Doses maiores

5 de janeiro de 2015

“O Abutre” e a meritocracia da rapina

“O Abutre”, de Dan Gilroy, é um bom filme e uma ácida crítica à mídia empresarial e ao empreendedorismo neoliberal.

Jake Gyllenhaal é Louis Bloom, que inicia o filme furtando fios de cobre para vender. Um acidente lhe mostra um caminho mais rentável, legalizado, mas tão imoral quanto roubar.

Trata-se de filmar e vender para a TV cenas de desastres, crimes, perseguições policiais. Bem no estilo de programas como “Cidade Alerta” e “Brasil Urgente”. Quanto mais vítimas, destruição e desrespeito, mais audiência baseada em emoções fáceis e preconceitos baixos.
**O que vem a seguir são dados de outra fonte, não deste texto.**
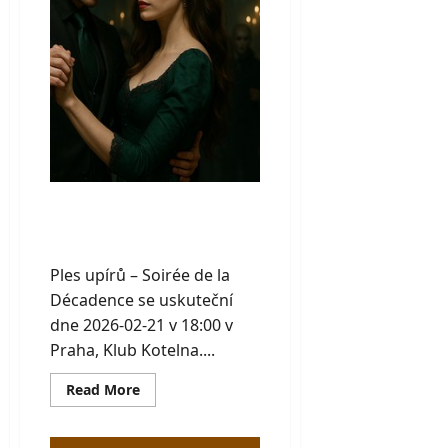
Ples upírů – Soirée
de la Décadence
Ples upírů – Soirée de la
Décadence se uskuteční
dne 2026-02-21 v 18:00 v
Praha, Klub Kotelna....
Read
Read More
more
about
Ples
upírů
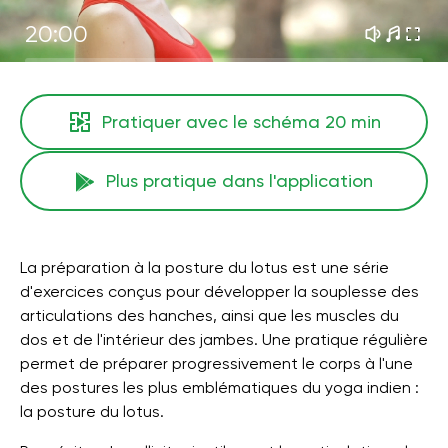
20:00
Pratiquer avec le schéma
20 min
Plus pratique dans l'application
La préparation à la posture du lotus est une série
d'exercices conçus pour développer la souplesse des
articulations des hanches, ainsi que les muscles du
dos et de l'intérieur des jambes. Une pratique régulière
permet de préparer progressivement le corps à l'une
des postures les plus emblématiques du yoga indien :
la posture du lotus.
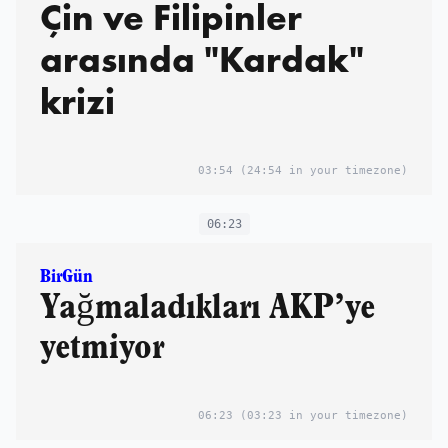
Çin ve Filipinler
arasında "Kardak"
krizi
03:54
(24:54 in your timezone)
06:23
BirGün
Yağmaladıkları AKP’ye
yetmiyor
06:23
(03:23 in your timezone)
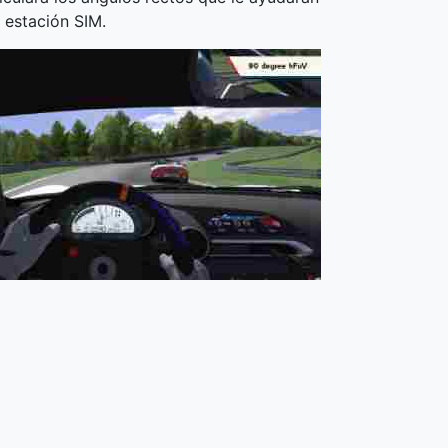
 estación SIM.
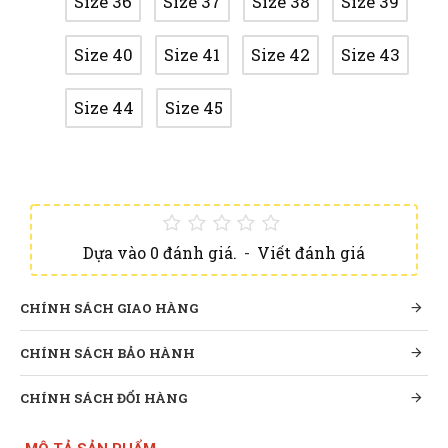
Size 36
Size 37
Size 38
Size 39
Size 40
Size 41
Size 42
Size 43
Size 44
Size 45
Dựa vào 0 đánh giá.
-
Viết đánh giá
CHÍNH SÁCH GIAO HÀNG
CHÍNH SÁCH BẢO HÀNH
CHÍNH SÁCH ĐỔI HÀNG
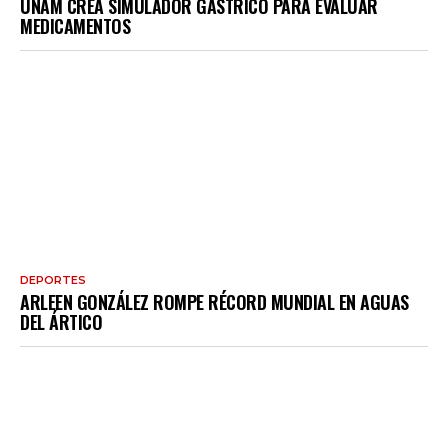
UNAM CREA SIMULADOR GÁSTRICO PARA EVALUAR
MEDICAMENTOS
DEPORTES
ARLEEN GONZÁLEZ ROMPE RÉCORD MUNDIAL EN AGUAS
DEL ÁRTICO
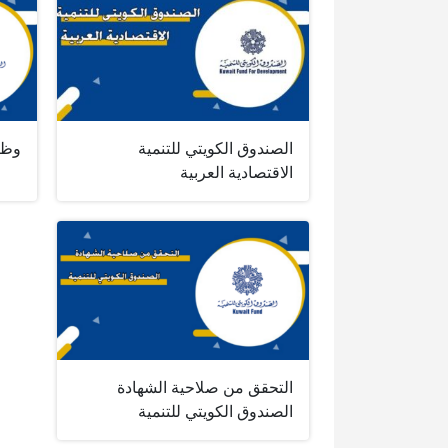
الصندوق الكويتي للتنمية
وظا
الاقتصادية العربية
التحقق من صلاحية الشهادة
الصندوق الكويتي للتنمية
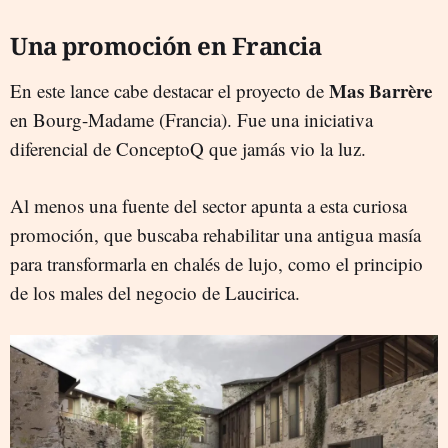
Una promoción en Francia
Mas Barrère
En este lance cabe destacar el proyecto de
en Bourg-Madame (Francia). Fue una iniciativa
diferencial de ConceptoQ que jamás vio la luz.
Al menos una fuente del sector apunta a esta curiosa
promoción, que buscaba rehabilitar una antigua masía
para transformarla en chalés de lujo, como el principio
de los males del negocio de Laucirica.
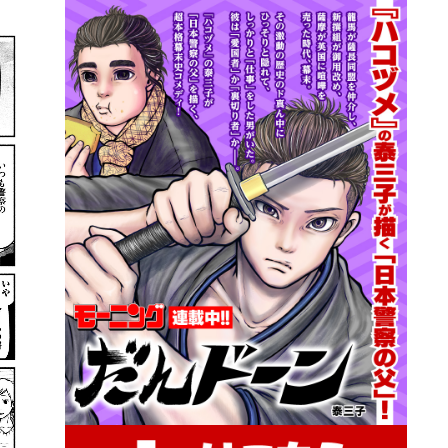
詳細ページへのリンク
Bloom tem o sangue frio de um lagarto. É perfeito para a tarefa de gravar imagens de moribundos. Invade cenas de crime e pode ajeitá-las para um melhor ângulo, sem cerimônia.
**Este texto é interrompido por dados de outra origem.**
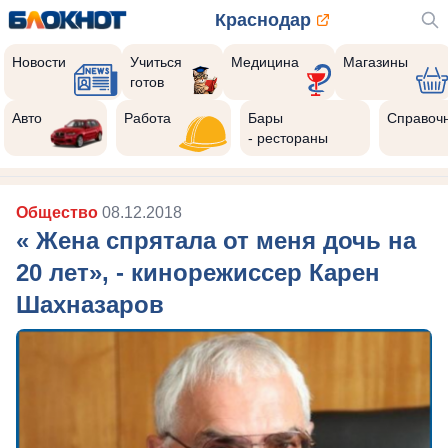
Краснодар
Новости
Учиться
Медицина
Магазины
готов
Авто
Работа
Бары
Справоч
- рестораны
Общество
08.12.2018
« Жена спрятала от меня дочь на
20 лет», - кинорежиссер Карен
Шахназаров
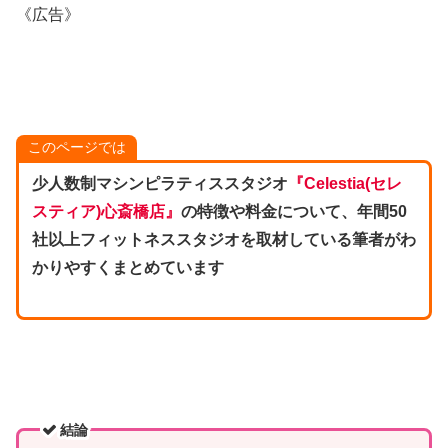
《広告》
このページでは
少人数制マシンピラティススタジオ
『Celestia(セレ
スティア)心斎橋店』
の特徴や料金について、年間50
社以上フィットネススタジオを取材している筆者がわ
かりやすくまとめています
結論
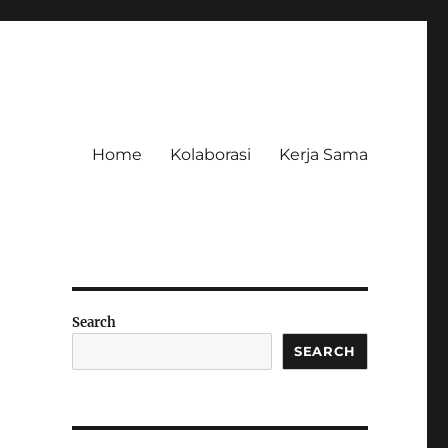
Home
Kolaborasi
Kerja Sama
Search
SEARCH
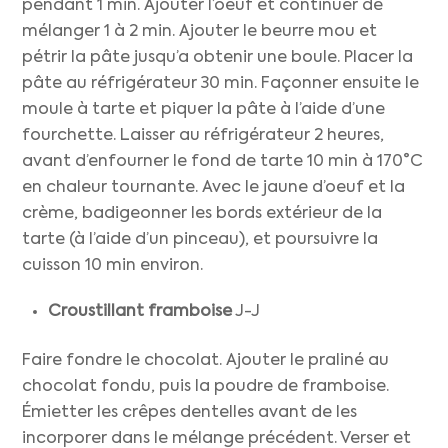
pendant 1 min. Ajouter l’oeuf et continuer de
mélanger 1 à 2 min. Ajouter le beurre mou et
pétrir la pâte jusqu’a obtenir une boule. Placer la
pâte au réfrigérateur 30 min. Façonner ensuite le
moule à tarte et piquer la pâte à l’aide d’une
fourchette. Laisser au réfrigérateur 2 heures,
avant d’enfourner le fond de tarte 10 min à 170°C
en chaleur tournante. Avec le jaune d’oeuf et la
crème, badigeonner les bords extérieur de la
tarte (à l’aide d’un pinceau), et poursuivre la
cuisson 10 min environ.
Croustillant
framboise
J-J
Faire fondre le chocolat. Ajouter le praliné au
chocolat fondu, puis la poudre de framboise.
Émietter les crêpes dentelles avant de les
incorporer dans le mélange précédent. Verser et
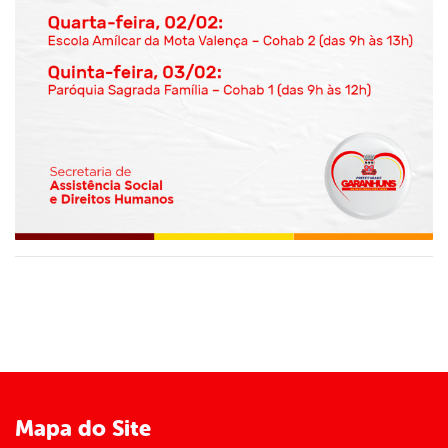
Mapa do Site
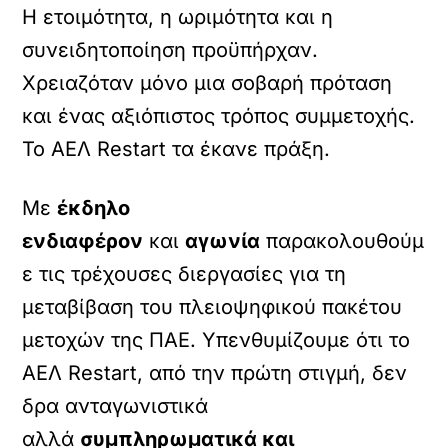
Η ετοιμότητα, η ωριμότητα και η
συνειδητοποίηση προϋπήρχαν.
Χρειαζόταν μόνο μια σοβαρή πρόταση
και ένας αξιόπιστος τρόπος συμμετοχής.
Το ΑΕΛ Restart τα έκανε πράξη.
Με
έκδηλο
ενδιαφέρον
και
αγωνία
παρακολουθούμ
ε τις τρέχουσες διεργασίες για τη
μεταβίβαση του πλειοψηφικού πακέτου
μετοχών της ΠΑΕ. Υπενθυμίζουμε ότι το
AEΛ Restart, από την πρώτη στιγμή, δεν
δρα ανταγωνιστικά
αλλά
συμπληρωματικά και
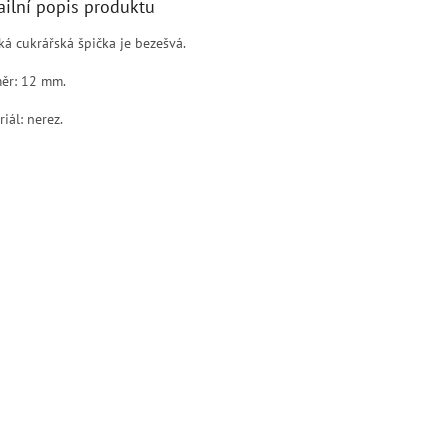
ailní popis produktu
ká cukrářská špička je bezešvá.
ěr: 12 mm.
iál: nerez.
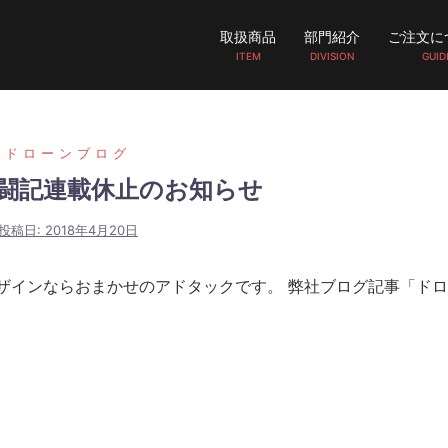
取扱商品
部門紹介
ご注文に
ITEM
DIVISION
GUID
ドローンブログ
闘記連載休止のお知らせ
投稿日:
2018年4月20日
ザインならおまかせのアドタックです。 弊社ブログ記事「ド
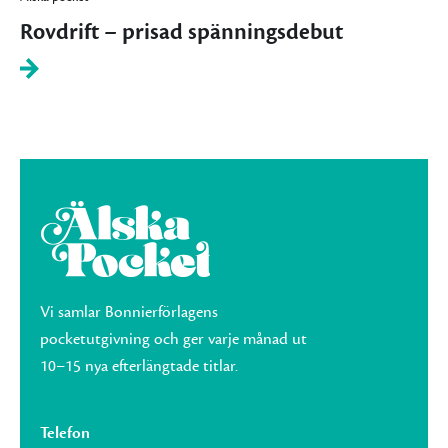
Rovdrift – prisad spänningsdebut
Vi samlar Bonnierförlagens
pocketutgivning och ger varje månad ut
10–15 nya efterlängtade titlar.
Telefon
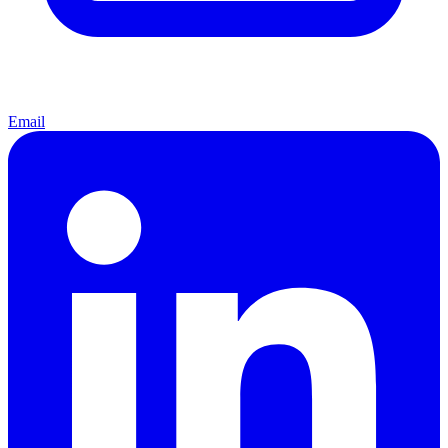
Email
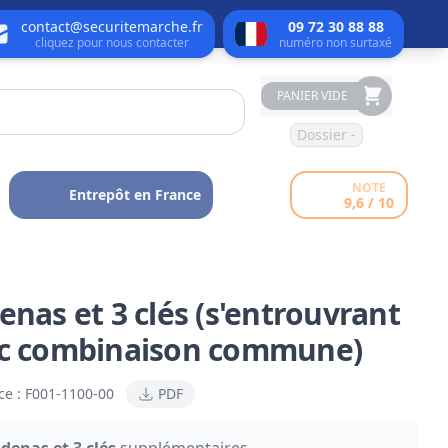
contact@securitemarche.fr
09 72 30 88 88
cliquez pour nous contacter
numéro non surtaxé
PANIER VIDE
Dossier -
NOTE
Entrepôt en France
9,6 / 10
enas et 3 clés (s'entrouvrant
c combinaison commune)
ce :
F001-1100-00
PDF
O rastejante repórter encontra na produtora de TV Nina Romina (Rene Russo) uma ávida consumidora de seu trabalho de rapina. Ela precisa sustentar altos níveis de audiência. Ele traz a carniça que ela rumina e regurgita.

Bloom doutrinou-se sozinho, assistindo cursos e aulas de autoajuda e lendo textos sobre corporativismo empresarial, tudo pela internete. Com os olhos vidrados, o personagem de Gyllenhaal recita lugares-comuns em voz automática, concluídos com um assustador sorriso mecânico.
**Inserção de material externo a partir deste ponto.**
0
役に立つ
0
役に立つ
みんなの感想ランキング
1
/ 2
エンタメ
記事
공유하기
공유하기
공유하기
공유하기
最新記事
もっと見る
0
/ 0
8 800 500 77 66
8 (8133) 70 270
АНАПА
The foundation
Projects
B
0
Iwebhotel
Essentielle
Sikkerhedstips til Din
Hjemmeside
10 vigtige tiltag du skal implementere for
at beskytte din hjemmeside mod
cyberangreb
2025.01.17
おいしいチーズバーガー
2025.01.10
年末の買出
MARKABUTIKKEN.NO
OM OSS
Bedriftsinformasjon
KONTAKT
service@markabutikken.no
A maior vítima de suas palestras é seu infeliz auxiliar, Rick (Riz Ahmed). Mas, em algumas semanas, o rapaz vai de auxiliar a vice-presidente da organização criada por Bloom. Uma façanha bastante diminuída pelo fato de que ele e o chefe são os únicos funcionários da empresa.

O final é bastante coerente com a realidade da mídia especializada na infelicidade alheia. Há sempre lugar para quem se destaca na meritocracia dos urubus.